Emergency tax codes are used for most initial pension freedom withdrawals.
People pay more tax than they would if given a full year’s tax allowance. The extra tax can be reclaimed.
On a £10,000 withdrawal the additional tax would be £3,099.
Tens of thousands of people are unlikely to have reclaimed this overpaid tax.
Two year anniversary of pension freedoms today.
Tens of thousands of people who have used the pension freedoms since they came into effect two years ago have failed to reclaim millions of pounds in overpaid tax that would have been charged on their first withdrawals.
When someone takes their first flexible withdrawal from their pension fund using the freedoms, it is highly likely that their pension provider will not have a tax code for them. HMRC rules require the pension provider to apply tax on the basis that only part of the full tax year allowances are given – known as a ‘month 1’ basis. The withdrawal is counted as if it is a monthly withdrawal that will be made every month during the year, rather than the one off withdrawal it will be in many cases. The tax is therefore calculated based on a much higher annual withdrawal than the investor actually takes.
For example, someone withdrawing £10,000 from their pension deliberately to keep themselves under the personal allowance would have expected to pay no tax but in fact they may pay £3,099 in tax.

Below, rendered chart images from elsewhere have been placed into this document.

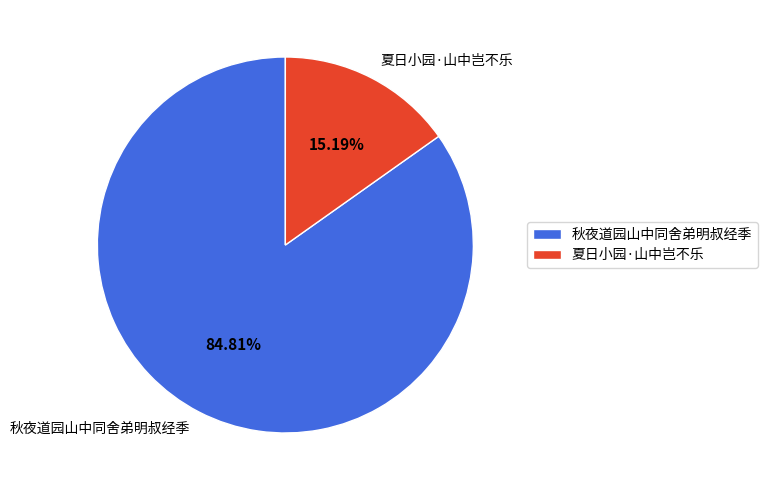

Between 秋夜道园山中同舍弟明叔经季 and 夏日小园·山中岂不乐, which is larger?

秋夜道园山中同舍弟明叔经季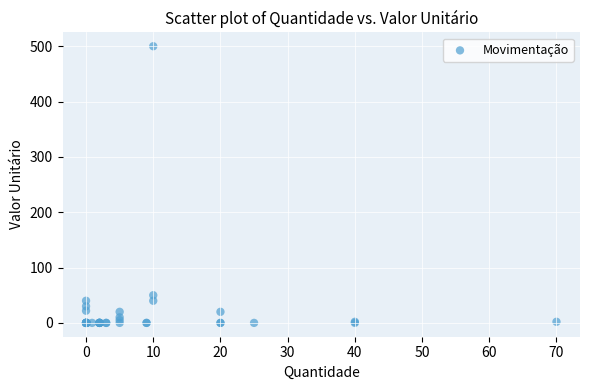

What Y value in the scatter plot is closest to 250?

50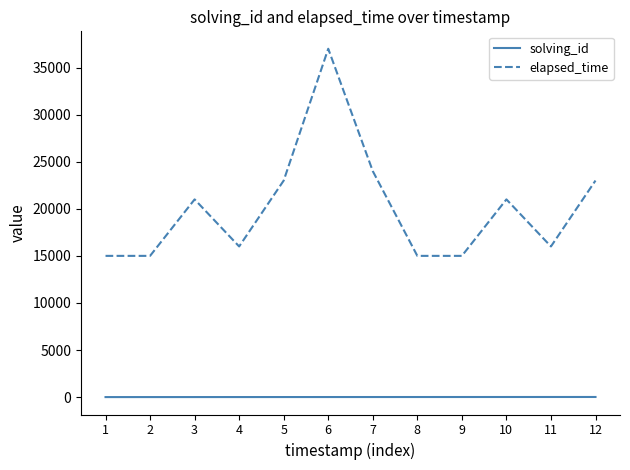

Is the value of elapsed_time at 7 greater than the value of solving_id at 12?

Yes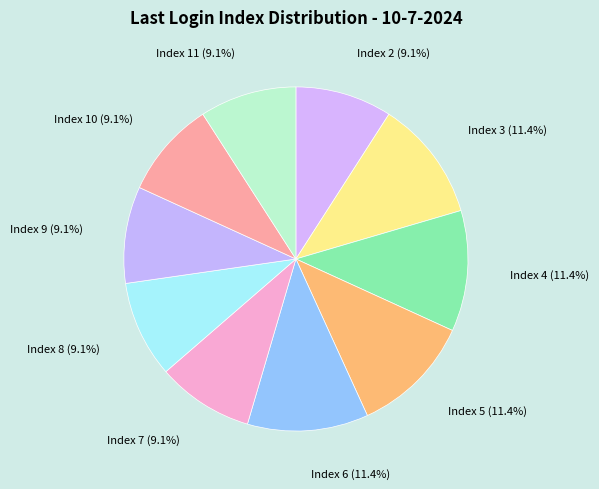

Is there any slice that represents more than half of the pie?

No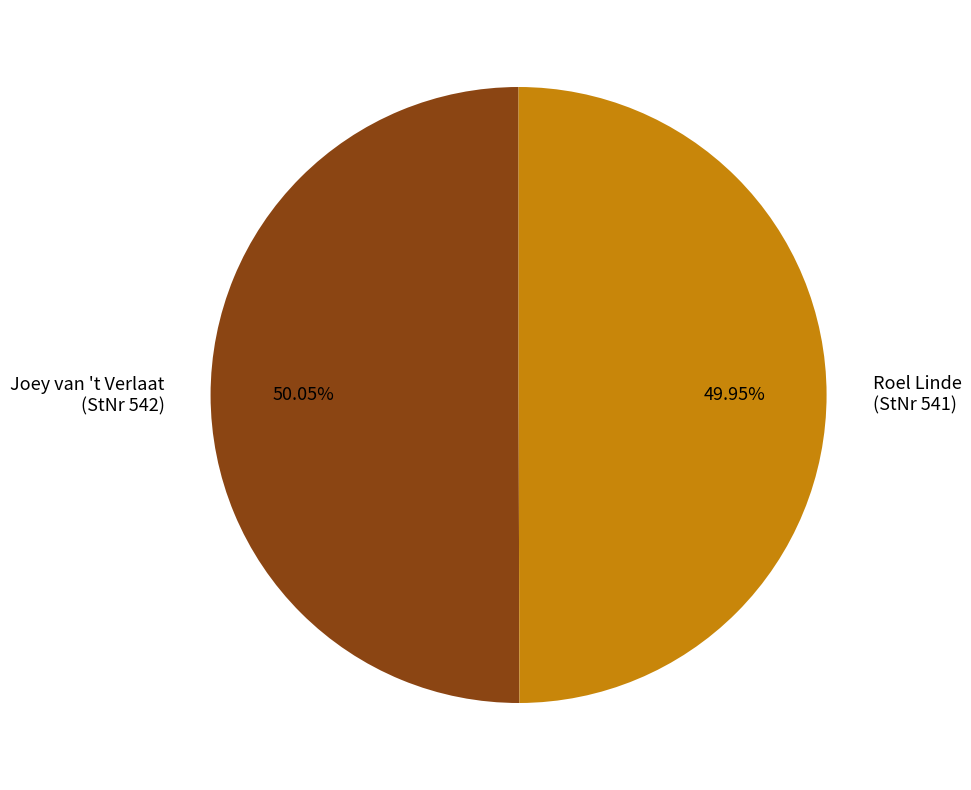

Do Joey van 't Verlaat (StNr 542) and Roel Linde (StNr 541) together represent more than half of the pie?

Yes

This is because under a month 1 basis it would be treated as the first of twelve £10,000 withdrawals and tax would be calculated based on £120,000 being withdrawn throughout the year.
The table below shows the different amounts of tax people could have paid under a month 1 basis compared to what they might have expected to pay:
Tax due for a basic rate taxpayer if a single withdrawal
Tax taken under Month 1 basis
This tax can be reclaimed from HMRC but analysis of HMRC and FCA pension freedoms data shows that far fewer people have made the reclaim than have accessed the pension freedoms.
The FCA data shows that since the pension freedoms were introduced in April 2015, an average of 139,000* pension pots per quarter have been accessed for the first time using flexi-access drawdown or a lump sum payment. The majority of these initial withdrawals are likely to have been taxed on a month 1 basis under HMRC rules.
However, HMRC data for 2016 shows that on average only 10,998** reclaims for overpaid tax have been made per quarter. The total value of tax repaid by HMRC during 2016 was £108 million, a figure dwarfed by the £2.6 billion the Government is now expecting to receive during the first two years of pension freedoms.
Tom Selby, senior analyst at AJ Bell, comments:
“HMRCs insistence that an emergency tax code must be applied to pension freedom withdrawals means tens of thousands of people will have paid too much tax on their withdrawals yet very few of them have reclaimed this tax. This might be because they don’t know they have paid too much tax or the process to reclaim it just seemed too complicated. Whatever the reason, there is likely to be millions of pounds sat with HMRC that could be legitimately reclaimed. It is up to individuals to check whether they have paid too much tax and to make a claim, they are unlikely to get any help from the Government.”
How to make a reclaim
How people make a claim for any overpaid tax depends on the nature of the withdrawals they have made from their pension and their personal circumstances.
The Government website states:
If the payment used up your pension pot and you have no other income in the tax year, fill in form P50Z.
If the payment used up your pension pot and you have other taxable income, fill in form P53Z.
If the payment didn’t use up your pension pot and you’re not taking regular payments, fill in form P55. You can only use this form if your pension provider can’t refund you.